Almost 60 Terrorist Plots Uncovered in the U.S. Since the Oklahoma City Bombing
Terror From the Right
By Andrew Blejwas, Anthony Griggs and Mark Potok
Jan. 8, 2003
Federal agents arrest Matt Hale, the national leader of the neo-Nazi World Church of the Creator (WCOTC), as he reports to a Chicago courthouse in an ongoing copyright case over the name of his group. Hale is charged with soliciting the murder of the federal judge in the case, Joan Humphrey Lefkow, who he has publicly vilified as someone bent on the destruction of his group. (Although Lefkow originally ruled in WCOTC's favor, an appeals court found that the complaint brought by an identically named church in Oregon was legally justified, and Lefkow reversed herself accordingly.) In guarded language captured on tape recordings, Hale is heard agreeing that his security chief, an FBI informant, should kill Lefkow. Hale is eventually found guilty and sentenced to serve 40 years in federal prison.
Jan. 18, 2003
James D. Brailey, a convicted felon who once was selected as "governor" of the state of Washington by the antigovernment Washington Jural Society, is arrested after a raid on his home turns up a machine gun, an assault rifle and several handguns. One informant tells the FBI that Brailey was plotting to assassinate Gov. Gary Locke, both because Locke was the state's real governor and because he was Chinese-American. A second informant says that Brailey actually went on a "dry run" to Olympia, carrying several guns into the state Capitol building to test security. Eventually, Brailey pleads guilty to weapons charges and is sentenced to serve 15 months in prison. He is released in February 2004.
Feb. 13, 2003
Federal agents in Pennsylvania arrest David Wayne Hull, imperial wizard of the White Knights of the Ku Klux Klan and an adherent of the anti-Semitic Christian Identity theology, alleging that Hull has arranged to buy hand grenades to blow up abortion clinics. The FBI says Hull also illegally instructed followers on how to build pipe bombs.

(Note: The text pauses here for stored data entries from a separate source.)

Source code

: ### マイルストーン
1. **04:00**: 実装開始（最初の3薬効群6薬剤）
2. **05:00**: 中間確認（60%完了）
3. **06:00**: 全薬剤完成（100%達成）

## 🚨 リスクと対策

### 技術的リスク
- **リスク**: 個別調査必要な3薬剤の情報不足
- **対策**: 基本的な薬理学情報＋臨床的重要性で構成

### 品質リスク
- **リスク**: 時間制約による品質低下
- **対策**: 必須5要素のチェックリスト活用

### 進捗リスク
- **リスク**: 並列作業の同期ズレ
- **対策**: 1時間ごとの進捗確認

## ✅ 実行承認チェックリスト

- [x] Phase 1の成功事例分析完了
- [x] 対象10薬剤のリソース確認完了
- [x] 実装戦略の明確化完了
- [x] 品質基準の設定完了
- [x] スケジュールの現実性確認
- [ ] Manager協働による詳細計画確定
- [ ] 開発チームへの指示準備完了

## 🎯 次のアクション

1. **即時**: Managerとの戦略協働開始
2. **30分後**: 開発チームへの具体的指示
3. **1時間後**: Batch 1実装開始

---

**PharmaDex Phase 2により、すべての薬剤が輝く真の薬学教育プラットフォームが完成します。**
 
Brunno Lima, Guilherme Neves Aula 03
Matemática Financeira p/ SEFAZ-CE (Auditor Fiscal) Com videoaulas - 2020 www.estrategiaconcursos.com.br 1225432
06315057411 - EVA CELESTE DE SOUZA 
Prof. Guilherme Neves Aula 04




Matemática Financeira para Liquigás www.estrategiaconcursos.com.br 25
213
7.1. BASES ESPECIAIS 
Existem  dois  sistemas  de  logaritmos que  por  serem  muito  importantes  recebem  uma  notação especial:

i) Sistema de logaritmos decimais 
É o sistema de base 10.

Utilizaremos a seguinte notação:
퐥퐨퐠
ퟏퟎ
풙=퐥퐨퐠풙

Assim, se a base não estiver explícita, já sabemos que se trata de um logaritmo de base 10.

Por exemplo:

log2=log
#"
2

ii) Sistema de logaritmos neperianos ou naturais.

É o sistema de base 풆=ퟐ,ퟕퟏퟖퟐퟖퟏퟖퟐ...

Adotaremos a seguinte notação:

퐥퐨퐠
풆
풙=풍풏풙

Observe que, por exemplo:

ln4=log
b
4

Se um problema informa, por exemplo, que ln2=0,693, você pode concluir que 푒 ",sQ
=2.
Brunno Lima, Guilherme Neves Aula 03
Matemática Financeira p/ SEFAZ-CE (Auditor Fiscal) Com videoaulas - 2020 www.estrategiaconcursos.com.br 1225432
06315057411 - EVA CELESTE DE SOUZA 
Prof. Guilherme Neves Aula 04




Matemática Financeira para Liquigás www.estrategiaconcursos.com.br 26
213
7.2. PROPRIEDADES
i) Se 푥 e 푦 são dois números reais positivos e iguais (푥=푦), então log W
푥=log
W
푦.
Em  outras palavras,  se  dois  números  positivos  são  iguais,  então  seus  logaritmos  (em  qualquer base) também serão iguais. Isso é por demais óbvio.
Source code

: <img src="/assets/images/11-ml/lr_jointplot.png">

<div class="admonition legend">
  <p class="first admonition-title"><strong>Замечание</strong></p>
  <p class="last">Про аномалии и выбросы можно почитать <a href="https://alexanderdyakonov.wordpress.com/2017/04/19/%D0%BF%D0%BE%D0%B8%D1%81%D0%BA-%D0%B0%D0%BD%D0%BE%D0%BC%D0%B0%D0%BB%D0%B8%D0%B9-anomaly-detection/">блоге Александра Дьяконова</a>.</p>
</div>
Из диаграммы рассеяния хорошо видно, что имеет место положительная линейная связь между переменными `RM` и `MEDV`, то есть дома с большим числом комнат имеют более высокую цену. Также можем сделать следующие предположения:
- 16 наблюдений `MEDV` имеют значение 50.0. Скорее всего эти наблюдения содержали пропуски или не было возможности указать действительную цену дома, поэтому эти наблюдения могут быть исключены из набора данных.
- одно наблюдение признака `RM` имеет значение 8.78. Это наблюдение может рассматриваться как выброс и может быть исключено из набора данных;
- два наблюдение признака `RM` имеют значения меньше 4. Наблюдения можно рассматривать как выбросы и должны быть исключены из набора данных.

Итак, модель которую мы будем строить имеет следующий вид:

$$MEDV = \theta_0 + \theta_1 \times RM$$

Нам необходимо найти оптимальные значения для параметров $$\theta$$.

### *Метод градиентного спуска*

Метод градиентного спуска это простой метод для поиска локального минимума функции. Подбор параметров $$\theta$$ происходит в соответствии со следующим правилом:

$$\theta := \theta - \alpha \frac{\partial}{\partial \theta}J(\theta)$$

In addition, Hull published a newsletter in which he urged readers to write Oklahoma bomber Tim McVeigh "to tell this great man goodbye." Hull eventually is found guilty of weapons violations and sentenced to 12 years in federal prison.
April 3, 2003
Federal agents arrest antigovernment extremist David Roland Hinkson in Idaho and charge him with trying to hire an assassin on two occasions in 2002 and 2003 to murder a federal judge, a prosecutor and an IRS agent involved in a tax case against him. Hinkson, a businessman who earned millions of dollars from his Water Oz dietary supplement company but refused to pay almost $1 million in federal taxes, is convicted in 2004 of 26 counts related to the tax case. In early 2005, a federal jury finds him guilty in the assassination plot as well.
April 10, 2003
The FBI raids the Noonday, Texas, home of William Krar and storage facilities he rented in the area, discovering an arsenal that includes more than 500,000 rounds of ammunition, 65 pipe bombs and remote-control briefcase bombs, and almost two pounds of deadly sodium cyanide. Also found are components to convert the cyanide into a bomb capable of killing thousands, along with white supremacist and antigovernment material. Investigators soon learn Krar was stopped earlier in 2003 by police in Tennessee, who found in his car several weapons and coded documents that seemed to detail a plot. Krar refuses to cooperate, and details of that alleged plan are never learned. Eventually, he pleads guilty to possession of a chemical weapon and is sentenced to more than 11 years in prison.
June 4, 2003
Federal agents in California announce that former accountant John Noster, in prison since November 2002 for car theft, is under investigation for plotting a major terrorist attack. Noster was first arrested as part of a car theft ring investigation, but officials who found incendiary devices in his stolen camper continued to probe his activities. Eventually, they find in various storage facilities three pipe bombs, six barrels of jet fuel, five assault weapons, cannon fuse, a large amount of ammunition and $188,000 in cash. Law enforcement officials, who describe Noster as an "antigovernment extremist," allege at a press conference that he "was definitely planning" on an attack, but they do not elaborate.
Oct. 10, 2003
Police arrest Norman Somerville after finding a huge weapons cache on his property in northern Michigan that includes six machine guns, a powerful anti-aircraft gun, thousands of rounds of ammunition, hundreds of pounds of gunpowder, and an underground bunker. They also find two vehicles Somerville calls his "war wagons," and on which prosecutors later say he planned to mount machine guns as part of a plan to stage an auto accident and then massacre arriving police. Officials describe Somerville as an antigovernment extremist enraged over the death of Scott Woodring, a Michigan Militia member killed by police a week after Woodring shot and killed a state trooper during a standoff. Somerville eventually pleads guilty to weapons charges and is sentenced to six years in prison.